10 positions in each full-field event will be reserved for five special categories (two positions each) – Hall of Fame members (Nancy Lopez gets to keep playing!), sponsor exemptions, local qualifying, late entries, and the previous week’s Top 10. If any of those positions go unclaimed, they are given to the next player in the priority line. One of the “late entries” examples is “the winner of the immediately preceding…tournament” which, if I understand correctly, should qualify that player for Category 5 so they wouldn’t need the special entry spot. Maybe I’m missing something there.

The process isn’t as helter-skelter as it may look.
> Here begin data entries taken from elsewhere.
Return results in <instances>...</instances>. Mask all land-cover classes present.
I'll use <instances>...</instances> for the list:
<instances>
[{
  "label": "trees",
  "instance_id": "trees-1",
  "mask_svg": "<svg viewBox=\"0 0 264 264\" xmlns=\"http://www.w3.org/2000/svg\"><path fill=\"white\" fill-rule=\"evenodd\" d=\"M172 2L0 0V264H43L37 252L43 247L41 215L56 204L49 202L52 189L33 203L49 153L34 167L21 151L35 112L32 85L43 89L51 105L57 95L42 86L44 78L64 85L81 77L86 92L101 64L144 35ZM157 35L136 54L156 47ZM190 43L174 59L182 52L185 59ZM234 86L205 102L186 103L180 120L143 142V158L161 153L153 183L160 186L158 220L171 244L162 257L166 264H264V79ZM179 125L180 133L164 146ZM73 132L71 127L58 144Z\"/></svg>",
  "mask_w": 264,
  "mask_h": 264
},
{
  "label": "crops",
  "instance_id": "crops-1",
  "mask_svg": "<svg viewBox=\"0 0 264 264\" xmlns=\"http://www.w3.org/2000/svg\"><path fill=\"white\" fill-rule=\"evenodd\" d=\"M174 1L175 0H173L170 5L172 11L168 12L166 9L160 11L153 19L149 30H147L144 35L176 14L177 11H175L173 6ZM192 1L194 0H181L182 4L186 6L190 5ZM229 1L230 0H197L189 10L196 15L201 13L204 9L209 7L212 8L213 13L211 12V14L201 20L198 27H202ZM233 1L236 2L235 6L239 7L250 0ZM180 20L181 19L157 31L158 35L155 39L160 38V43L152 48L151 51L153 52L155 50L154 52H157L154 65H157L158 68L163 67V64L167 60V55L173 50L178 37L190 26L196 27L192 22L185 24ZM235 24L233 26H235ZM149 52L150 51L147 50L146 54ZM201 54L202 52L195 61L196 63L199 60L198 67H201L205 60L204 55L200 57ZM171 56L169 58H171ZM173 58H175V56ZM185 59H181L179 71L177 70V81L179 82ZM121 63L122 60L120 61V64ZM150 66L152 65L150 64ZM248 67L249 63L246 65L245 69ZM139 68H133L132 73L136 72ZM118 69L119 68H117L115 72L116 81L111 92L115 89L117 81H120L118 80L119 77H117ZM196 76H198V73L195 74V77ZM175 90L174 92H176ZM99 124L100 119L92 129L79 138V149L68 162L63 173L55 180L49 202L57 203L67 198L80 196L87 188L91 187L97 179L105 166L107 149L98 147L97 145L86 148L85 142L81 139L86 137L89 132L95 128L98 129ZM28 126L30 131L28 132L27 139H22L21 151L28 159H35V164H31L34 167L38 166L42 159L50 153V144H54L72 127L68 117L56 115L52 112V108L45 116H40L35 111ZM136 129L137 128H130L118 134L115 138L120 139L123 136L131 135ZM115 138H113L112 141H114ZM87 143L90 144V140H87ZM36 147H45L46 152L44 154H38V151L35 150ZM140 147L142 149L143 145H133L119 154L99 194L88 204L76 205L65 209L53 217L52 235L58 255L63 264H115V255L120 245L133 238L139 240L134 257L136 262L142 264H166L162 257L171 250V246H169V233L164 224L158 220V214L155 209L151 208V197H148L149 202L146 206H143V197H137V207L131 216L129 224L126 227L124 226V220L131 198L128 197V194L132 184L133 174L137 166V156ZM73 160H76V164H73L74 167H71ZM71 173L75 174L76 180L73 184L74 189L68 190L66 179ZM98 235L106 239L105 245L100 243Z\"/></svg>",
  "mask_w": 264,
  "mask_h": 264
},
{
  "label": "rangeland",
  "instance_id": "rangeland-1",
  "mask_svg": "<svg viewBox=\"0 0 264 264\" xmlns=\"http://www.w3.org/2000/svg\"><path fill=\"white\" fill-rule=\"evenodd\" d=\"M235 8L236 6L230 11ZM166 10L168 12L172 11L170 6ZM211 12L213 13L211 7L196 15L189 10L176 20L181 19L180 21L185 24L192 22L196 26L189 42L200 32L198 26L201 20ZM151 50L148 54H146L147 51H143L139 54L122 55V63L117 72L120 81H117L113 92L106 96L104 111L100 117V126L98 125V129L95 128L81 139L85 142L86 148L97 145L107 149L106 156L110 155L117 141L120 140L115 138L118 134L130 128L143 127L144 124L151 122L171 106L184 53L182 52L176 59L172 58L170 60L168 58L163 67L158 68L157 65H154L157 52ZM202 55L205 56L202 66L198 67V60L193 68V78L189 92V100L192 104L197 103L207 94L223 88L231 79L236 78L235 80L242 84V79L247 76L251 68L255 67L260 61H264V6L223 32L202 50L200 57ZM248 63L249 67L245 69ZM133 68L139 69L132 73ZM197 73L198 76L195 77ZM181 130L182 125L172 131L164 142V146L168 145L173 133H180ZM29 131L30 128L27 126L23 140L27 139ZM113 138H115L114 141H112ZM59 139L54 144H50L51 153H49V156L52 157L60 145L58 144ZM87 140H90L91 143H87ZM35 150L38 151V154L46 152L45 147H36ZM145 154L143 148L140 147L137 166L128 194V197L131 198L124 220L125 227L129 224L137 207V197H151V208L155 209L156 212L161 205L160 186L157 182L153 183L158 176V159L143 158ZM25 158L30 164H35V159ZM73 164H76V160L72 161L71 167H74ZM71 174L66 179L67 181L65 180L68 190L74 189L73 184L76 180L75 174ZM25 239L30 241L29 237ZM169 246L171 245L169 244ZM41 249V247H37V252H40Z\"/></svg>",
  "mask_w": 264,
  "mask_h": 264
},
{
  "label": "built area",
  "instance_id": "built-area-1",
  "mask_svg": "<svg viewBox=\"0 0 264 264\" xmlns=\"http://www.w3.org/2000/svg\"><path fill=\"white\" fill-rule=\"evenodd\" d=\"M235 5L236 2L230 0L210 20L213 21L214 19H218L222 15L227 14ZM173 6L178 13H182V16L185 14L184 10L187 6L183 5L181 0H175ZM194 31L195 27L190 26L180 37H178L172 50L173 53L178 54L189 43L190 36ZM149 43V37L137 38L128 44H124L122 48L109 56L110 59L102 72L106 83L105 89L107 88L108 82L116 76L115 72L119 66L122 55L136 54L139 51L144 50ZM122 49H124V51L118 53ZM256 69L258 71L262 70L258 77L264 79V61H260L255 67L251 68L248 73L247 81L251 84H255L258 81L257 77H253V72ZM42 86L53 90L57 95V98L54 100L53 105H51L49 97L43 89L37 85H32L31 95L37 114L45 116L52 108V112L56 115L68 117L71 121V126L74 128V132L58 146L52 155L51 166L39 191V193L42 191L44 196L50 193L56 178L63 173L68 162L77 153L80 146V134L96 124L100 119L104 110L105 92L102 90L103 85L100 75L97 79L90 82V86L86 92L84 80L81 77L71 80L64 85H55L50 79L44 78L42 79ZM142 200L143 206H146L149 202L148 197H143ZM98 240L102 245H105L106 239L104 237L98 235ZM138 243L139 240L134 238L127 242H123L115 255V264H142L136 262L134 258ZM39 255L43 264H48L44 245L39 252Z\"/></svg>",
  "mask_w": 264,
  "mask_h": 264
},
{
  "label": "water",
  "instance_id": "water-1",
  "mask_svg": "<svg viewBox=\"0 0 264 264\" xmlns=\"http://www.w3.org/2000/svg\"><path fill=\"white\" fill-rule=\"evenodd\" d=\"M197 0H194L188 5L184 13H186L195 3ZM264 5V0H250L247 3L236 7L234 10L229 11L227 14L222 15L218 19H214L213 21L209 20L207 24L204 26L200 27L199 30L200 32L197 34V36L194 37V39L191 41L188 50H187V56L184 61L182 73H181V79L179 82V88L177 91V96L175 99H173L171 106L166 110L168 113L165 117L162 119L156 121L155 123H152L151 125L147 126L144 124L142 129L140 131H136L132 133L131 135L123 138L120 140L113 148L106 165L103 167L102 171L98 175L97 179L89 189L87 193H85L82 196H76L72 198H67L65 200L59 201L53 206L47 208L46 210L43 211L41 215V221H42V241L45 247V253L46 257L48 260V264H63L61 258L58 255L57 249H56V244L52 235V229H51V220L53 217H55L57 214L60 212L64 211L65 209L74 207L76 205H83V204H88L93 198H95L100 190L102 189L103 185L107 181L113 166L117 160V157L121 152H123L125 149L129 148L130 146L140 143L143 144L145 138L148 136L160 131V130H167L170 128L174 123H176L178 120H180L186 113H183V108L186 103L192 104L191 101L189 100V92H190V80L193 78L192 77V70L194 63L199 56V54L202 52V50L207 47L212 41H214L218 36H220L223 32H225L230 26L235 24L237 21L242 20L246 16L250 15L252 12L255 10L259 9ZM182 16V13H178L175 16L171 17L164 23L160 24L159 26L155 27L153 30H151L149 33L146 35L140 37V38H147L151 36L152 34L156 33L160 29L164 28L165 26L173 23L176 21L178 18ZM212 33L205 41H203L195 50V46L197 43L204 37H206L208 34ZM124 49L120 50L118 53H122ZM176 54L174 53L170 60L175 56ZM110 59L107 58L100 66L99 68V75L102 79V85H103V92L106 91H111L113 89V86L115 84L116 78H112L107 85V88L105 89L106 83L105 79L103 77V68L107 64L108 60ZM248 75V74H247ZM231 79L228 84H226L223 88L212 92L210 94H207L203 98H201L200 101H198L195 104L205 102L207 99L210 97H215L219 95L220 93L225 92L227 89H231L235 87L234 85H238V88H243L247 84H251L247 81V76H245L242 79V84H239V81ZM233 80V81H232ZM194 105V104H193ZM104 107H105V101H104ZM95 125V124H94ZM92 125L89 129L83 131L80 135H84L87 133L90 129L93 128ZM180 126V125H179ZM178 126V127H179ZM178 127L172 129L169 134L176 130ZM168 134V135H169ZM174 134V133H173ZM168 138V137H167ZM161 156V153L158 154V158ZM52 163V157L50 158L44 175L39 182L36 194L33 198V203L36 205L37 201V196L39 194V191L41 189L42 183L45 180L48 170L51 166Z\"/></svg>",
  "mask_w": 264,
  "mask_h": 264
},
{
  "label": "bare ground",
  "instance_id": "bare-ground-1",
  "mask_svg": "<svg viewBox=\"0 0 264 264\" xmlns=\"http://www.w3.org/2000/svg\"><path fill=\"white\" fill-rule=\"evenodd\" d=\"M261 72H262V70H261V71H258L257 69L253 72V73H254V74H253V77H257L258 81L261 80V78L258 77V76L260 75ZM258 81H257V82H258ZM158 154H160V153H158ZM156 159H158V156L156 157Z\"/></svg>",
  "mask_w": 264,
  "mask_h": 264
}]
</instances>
Assigning each player their own priority level actually makes it easier (for me, anyway) to understand how the tournament fields get filled out, and the in-season advancement opportunities are a great improvement over the previous by-laws. The committee that developed these seems to have done a good job, in my opinion. There is still vagueness in some areas, but the structure is a sound one. It remains to be seen whether that new structure is a preface to any other changes, such as size adjustments to full-field events.

7 comments:

diane said...

I've read this post a few times. My understanding is the FUTURES Tour players who finish 6-10 will have to Monday qualify if they want into a tournament. Is that correct?

Hound Dog said...

If about 30 players with higher priority decide to skip the event, those players (Category 17) would probably make it in. Otherwise, they would have to attempt Monday qualifying.

diane said...

Thanks.

That means those five will spend most of their season on the FUTURES Tour trying to finish in the top 5 in 2009, unless they can improve their position at Q-School.

I realize it's going to take some time to achieve some level of equity, but the PGA Tour gives exempt cards to the top 25 on the Nationwide Tour. It hardly seems fair.